Von Daniel Binswanger, 08.09.2018

Gebannt blicken die Medien nach Chemnitz. Das trägt ihnen seltsamerweise den Vorwurf ein, die Ereignisse zu ignorieren, zu verzerren, Fake News über Chemnitz zu verbreiten. Es werde über Neonazis berichtet, anstatt dass dargestellt werde, wie «ganz normale Bürger» auf die Strasse gehen. Trotz ihrer ehrlichen Haut würden aufrechte Sachsen, ein Volk von Schaffern und Widerständlern gegen die Obrigkeit, in die rechtsextremistische Ecke gestellt. Die Berichterstattung sei ein Angriff auf die Meinungs- und Versammlungsfreiheit. Ein Anschlag auf die Demokratie. Nicht mehr und nicht weniger.

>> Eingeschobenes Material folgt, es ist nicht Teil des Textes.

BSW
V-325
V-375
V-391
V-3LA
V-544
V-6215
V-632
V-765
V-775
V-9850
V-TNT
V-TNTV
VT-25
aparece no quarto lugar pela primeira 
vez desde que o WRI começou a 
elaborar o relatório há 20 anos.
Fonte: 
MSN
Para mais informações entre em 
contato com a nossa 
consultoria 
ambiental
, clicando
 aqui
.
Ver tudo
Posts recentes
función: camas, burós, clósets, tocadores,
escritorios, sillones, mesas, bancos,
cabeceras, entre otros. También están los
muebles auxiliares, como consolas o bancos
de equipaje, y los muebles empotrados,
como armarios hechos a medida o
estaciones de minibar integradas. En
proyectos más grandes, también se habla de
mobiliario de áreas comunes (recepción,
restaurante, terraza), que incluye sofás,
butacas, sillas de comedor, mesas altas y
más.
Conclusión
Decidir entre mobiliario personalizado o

Dass es ein Problem sein könnte, wenn normale Bürger neben Neonazis marschieren? Dass es irritierend sein könnte, wenn eine Demonstration normaler Bürger von Pegida mitorganisiert wird? Dass an der politischen Instrumentalisierung von Protestumzügen und Trauermärschen auch dann etwas höchst alarmierend ist, wenn normale Bürger mitmarschieren? Gerade dann? All diese Fragen scheint man gerade besser nicht zu stellen.

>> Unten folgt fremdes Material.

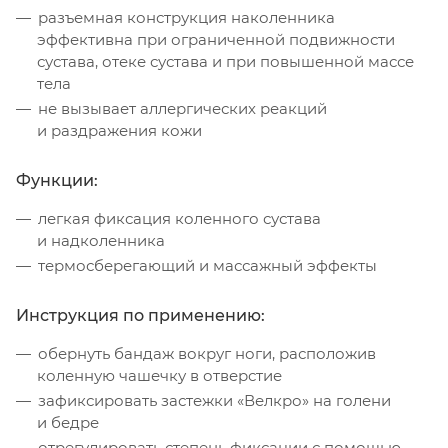
разъемная конструкция наколенника
эффективна при ограниченной подвижности
сустава, отеке сустава и при повышенной массе
тела
не вызывает аллергических реакций
и раздражения кожи
Функции:
легкая фиксация коленного сустава
и надколенника
термосберегающий и массажный эффекты
Инструкция по применению:
обернуть бандаж вокруг ноги, расположив
коленную чашечку в отверстие
зафиксировать застежки «Велкро» на голени
и бедре
отрегулировать степень фиксации с помощью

Sonst gehört man zum «linksliberalen Establishment», zur «Toskana-Fraktion» und zu den «Kaviarlinken», zum «westdeutschen Justemilieu», zum «westdeutschen Neobiedermeier», das «die Liebe zur Heimat, mit der jede Zivilisation beginnt, als Nationalchauvinismus abtut». Aber keine Sorge, der bodenständige «ostdeutsche Plebejer» wird Deutschland – bitte anschnallen! – die «Erlösung» bringen. Der Volksaufstand von Chemnitz als Vorbote der «Erlösung». Wiederum nicht mehr und nicht weniger. So war es diese Woche zu lesen, nicht in der «Jungen Freiheit», nicht auf kopierten Flugblättern von ein paar Nazi-Spinnern, sondern in der NZZ.

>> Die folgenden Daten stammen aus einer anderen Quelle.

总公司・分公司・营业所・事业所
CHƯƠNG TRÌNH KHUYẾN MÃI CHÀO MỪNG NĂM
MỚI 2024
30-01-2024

Der «normale Bürger» mit den Sorgen, die man ernst nehmen muss, und dem Volksempfinden, das immer recht behält, wird zum quasi sakralen Mass erhoben, an dem Chemnitz einzig gemessen werden darf. Egal, mit wem er marschiert. Egal, welche Parolen er brüllt. Egal, wem er seine Stimme gibt. Die deutsche Geschichte sei «unerlöst», heisst es in der NZZ allen Ernstes. Aber keine Sorge: Jetzt ist Chemnitz. Wir brauchen nur der Herkunft eingedenk zu sein, wir brauchen nur die Zeichen zu deuten. Die nationale Erlösung wird kommen. Die Meinungsdiktatur arroganter Eliten, die «Demokratieverachtung» parlamentarischer Mehrheiten wird bald ein Ende nehmen.

Ich wüsste nicht, wann das letzte Mal ein Stück so schriller, geschichtstheologisch aufgeladener Faschismus-Rhetorik in der Schweizer Publikumspresse zu lesen war.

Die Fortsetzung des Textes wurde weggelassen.